[The problem]
Return each line of the data that follows exactly as it reads.

[Recorded information]
■ ■ ■ ■ ■

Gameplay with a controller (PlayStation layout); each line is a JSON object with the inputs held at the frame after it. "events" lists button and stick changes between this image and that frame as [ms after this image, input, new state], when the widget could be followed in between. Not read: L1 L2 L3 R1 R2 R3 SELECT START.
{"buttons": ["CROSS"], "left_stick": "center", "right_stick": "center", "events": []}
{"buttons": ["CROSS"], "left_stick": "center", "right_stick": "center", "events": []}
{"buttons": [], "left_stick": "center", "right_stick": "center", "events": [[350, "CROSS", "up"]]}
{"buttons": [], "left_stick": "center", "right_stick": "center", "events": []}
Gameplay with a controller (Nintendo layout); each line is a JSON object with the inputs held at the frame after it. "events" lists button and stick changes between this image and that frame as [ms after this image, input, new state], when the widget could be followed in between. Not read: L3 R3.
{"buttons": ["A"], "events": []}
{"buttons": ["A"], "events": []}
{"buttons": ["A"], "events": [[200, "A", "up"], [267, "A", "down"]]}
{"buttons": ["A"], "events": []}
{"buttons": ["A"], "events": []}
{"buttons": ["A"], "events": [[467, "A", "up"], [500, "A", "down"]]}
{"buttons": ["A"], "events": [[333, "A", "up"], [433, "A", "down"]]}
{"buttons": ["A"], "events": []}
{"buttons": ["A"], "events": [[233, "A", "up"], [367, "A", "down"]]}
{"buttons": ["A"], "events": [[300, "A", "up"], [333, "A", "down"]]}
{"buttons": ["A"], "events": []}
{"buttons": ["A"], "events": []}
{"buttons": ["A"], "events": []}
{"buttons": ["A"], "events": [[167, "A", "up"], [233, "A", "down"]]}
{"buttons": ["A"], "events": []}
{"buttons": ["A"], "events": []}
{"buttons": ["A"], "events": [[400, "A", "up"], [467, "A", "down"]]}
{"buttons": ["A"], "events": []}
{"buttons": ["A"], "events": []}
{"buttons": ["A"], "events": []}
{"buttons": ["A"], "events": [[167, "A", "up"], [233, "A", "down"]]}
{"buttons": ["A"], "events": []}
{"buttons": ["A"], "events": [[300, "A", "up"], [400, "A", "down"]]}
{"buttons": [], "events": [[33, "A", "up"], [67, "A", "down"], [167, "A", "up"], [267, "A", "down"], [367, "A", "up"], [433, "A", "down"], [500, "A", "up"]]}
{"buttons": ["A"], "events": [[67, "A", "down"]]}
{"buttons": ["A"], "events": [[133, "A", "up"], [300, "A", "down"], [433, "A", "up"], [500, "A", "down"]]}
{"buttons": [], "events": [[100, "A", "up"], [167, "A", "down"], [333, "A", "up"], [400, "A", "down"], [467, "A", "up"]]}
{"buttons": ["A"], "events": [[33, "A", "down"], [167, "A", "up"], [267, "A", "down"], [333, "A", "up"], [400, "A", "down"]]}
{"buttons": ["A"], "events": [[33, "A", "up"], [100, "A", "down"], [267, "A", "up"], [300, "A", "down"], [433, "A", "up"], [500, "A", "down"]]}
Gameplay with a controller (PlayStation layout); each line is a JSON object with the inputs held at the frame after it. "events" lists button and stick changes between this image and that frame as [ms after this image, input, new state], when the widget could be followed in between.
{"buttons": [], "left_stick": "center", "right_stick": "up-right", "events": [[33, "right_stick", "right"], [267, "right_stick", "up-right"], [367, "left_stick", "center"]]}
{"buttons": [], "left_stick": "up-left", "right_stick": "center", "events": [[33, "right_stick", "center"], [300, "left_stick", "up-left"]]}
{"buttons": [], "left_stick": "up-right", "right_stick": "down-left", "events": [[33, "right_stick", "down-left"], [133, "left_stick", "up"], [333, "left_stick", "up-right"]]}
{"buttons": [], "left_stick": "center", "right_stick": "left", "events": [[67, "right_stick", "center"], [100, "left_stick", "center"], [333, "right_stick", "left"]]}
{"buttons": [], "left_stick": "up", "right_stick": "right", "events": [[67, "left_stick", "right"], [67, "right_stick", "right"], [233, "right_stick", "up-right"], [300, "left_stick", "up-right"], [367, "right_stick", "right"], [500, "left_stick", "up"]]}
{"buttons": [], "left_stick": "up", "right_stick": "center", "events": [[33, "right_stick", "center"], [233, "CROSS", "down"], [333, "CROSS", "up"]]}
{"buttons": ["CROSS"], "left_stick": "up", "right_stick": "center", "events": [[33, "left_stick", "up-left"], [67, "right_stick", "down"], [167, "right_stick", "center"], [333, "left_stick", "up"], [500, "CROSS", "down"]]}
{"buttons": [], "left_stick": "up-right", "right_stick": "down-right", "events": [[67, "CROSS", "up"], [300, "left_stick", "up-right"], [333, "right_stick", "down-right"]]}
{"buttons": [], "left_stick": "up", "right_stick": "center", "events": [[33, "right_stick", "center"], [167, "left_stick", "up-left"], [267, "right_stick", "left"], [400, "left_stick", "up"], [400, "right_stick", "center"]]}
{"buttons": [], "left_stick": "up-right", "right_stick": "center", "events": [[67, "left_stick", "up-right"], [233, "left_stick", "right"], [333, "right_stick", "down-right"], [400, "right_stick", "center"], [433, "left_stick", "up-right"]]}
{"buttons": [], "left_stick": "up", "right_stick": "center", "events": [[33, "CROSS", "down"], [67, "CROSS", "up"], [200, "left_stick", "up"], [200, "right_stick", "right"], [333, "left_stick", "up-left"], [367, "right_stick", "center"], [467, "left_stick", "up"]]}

■ ■ ■ ■ ■

[Solved exercise]
Gameplay with a controller (PlayStation layout); each line is a JSON object with the inputs held at the frame after it. "events" lists button and stick changes between this image and that frame as [ms after this image, input, new state], when the widget could be followed in between. Not read: L1 L2 L3 R1 R2 R3 SELECT START.
{"buttons": ["CROSS"], "left_stick": "center", "right_stick": "center", "events": []}
{"buttons": ["CROSS"], "left_stick": "center", "right_stick": "center", "events": []}
{"buttons": [], "left_stick": "center", "right_stick": "center", "events": [[350, "CROSS", "up"]]}
{"buttons": [], "left_stick": "center", "right_stick": "center", "events": []}
Gameplay with a controller (Nintendo layout); each line is a JSON object with the inputs held at the frame after it. "events" lists button and stick changes between this image and that frame as [ms after this image, input, new state], when the widget could be followed in between. Not read: L3 R3.
{"buttons": ["A"], "events": []}
{"buttons": ["A"], "events": []}
{"buttons": ["A"], "events": [[200, "A", "up"], [267, "A", "down"]]}
{"buttons": ["A"], "events": []}
{"buttons": ["A"], "events": []}
{"buttons": ["A"], "events": [[467, "A", "up"], [500, "A", "down"]]}
{"buttons": ["A"], "events": [[333, "A", "up"], [433, "A", "down"]]}
{"buttons": ["A"], "events": []}
{"buttons": ["A"], "events": [[233, "A", "up"], [367, "A", "down"]]}
{"buttons": ["A"], "events": [[300, "A", "up"], [333, "A", "down"]]}
{"buttons": ["A"], "events": []}
{"buttons": ["A"], "events": []}
{"buttons": ["A"], "events": []}
{"buttons": ["A"], "events": [[167, "A", "up"], [233, "A", "down"]]}
{"buttons": ["A"], "events": []}
{"buttons": ["A"], "events": []}
{"buttons": ["A"], "events": [[400, "A", "up"], [467, "A", "down"]]}
{"buttons": ["A"], "events": []}
{"buttons": ["A"], "events": []}
{"buttons": ["A"], "events": []}
{"buttons": ["A"], "events": [[167, "A", "up"], [233, "A", "down"]]}
{"buttons": ["A"], "events": []}
{"buttons": ["A"], "events": [[300, "A", "up"], [400, "A", "down"]]}
{"buttons": [], "events": [[33, "A", "up"], [67, "A", "down"], [167, "A", "up"], [267, "A", "down"], [367, "A", "up"], [433, "A", "down"], [500, "A", "up"]]}
{"buttons": ["A"], "events": [[67, "A", "down"]]}
{"buttons": ["A"], "events": [[133, "A", "up"], [300, "A", "down"], [433, "A", "up"], [500, "A", "down"]]}
{"buttons": [], "events": [[100, "A", "up"], [167, "A", "down"], [333, "A", "up"], [400, "A", "down"], [467, "A", "up"]]}
{"buttons": ["A"], "events": [[33, "A", "down"], [167, "A", "up"], [267, "A", "down"], [333, "A", "up"], [400, "A", "down"]]}
{"buttons": ["A"], "events": [[33, "A", "up"], [100, "A", "down"], [267, "A", "up"], [300, "A", "down"], [433, "A", "up"], [500, "A", "down"]]}
Gameplay with a controller (PlayStation layout); each line is a JSON object with the inputs held at the frame after it. "events" lists button and stick changes between this image and that frame as [ms after this image, input, new state], when the widget could be followed in between.
{"buttons": [], "left_stick": "center", "right_stick": "up-right", "events": [[33, "right_stick", "right"], [267, "right_stick", "up-right"], [367, "left_stick", "center"]]}
{"buttons": [], "left_stick": "up-left", "right_stick": "center", "events": [[33, "right_stick", "center"], [300, "left_stick", "up-left"]]}
{"buttons": [], "left_stick": "up-right", "right_stick": "down-left", "events": [[33, "right_stick", "down-left"], [133, "left_stick", "up"], [333, "left_stick", "up-right"]]}
{"buttons": [], "left_stick": "center", "right_stick": "left", "events": [[67, "right_stick", "center"], [100, "left_stick", "center"], [333, "right_stick", "left"]]}
{"buttons": [], "left_stick": "up", "right_stick": "right", "events": [[67, "left_stick", "right"], [67, "right_stick", "right"], [233, "right_stick", "up-right"], [300, "left_stick", "up-right"], [367, "right_stick", "right"], [500, "left_stick", "up"]]}
{"buttons": [], "left_stick": "up", "right_stick": "center", "events": [[33, "right_stick", "center"], [233, "CROSS", "down"], [333, "CROSS", "up"]]}
{"buttons": ["CROSS"], "left_stick": "up", "right_stick": "center", "events": [[33, "left_stick", "up-left"], [67, "right_stick", "down"], [167, "right_stick", "center"], [333, "left_stick", "up"], [500, "CROSS", "down"]]}
{"buttons": [], "left_stick": "up-right", "right_stick": "down-right", "events": [[67, "CROSS", "up"], [300, "left_stick", "up-right"], [333, "right_stick", "down-right"]]}
{"buttons": [], "left_stick": "up", "right_stick": "center", "events": [[33, "right_stick", "center"], [167, "left_stick", "up-left"], [267, "right_stick", "left"], [400, "left_stick", "up"], [400, "right_stick", "center"]]}
{"buttons": [], "left_stick": "up-right", "right_stick": "center", "events": [[67, "left_stick", "up-right"], [233, "left_stick", "right"], [333, "right_stick", "down-right"], [400, "right_stick", "center"], [433, "left_stick", "up-right"]]}
{"buttons": [], "left_stick": "up", "right_stick": "center", "events": [[33, "CROSS", "down"], [67, "CROSS", "up"], [200, "left_stick", "up"], [200, "right_stick", "right"], [333, "left_stick", "up-left"], [367, "right_stick", "center"], [467, "left_stick", "up"]]}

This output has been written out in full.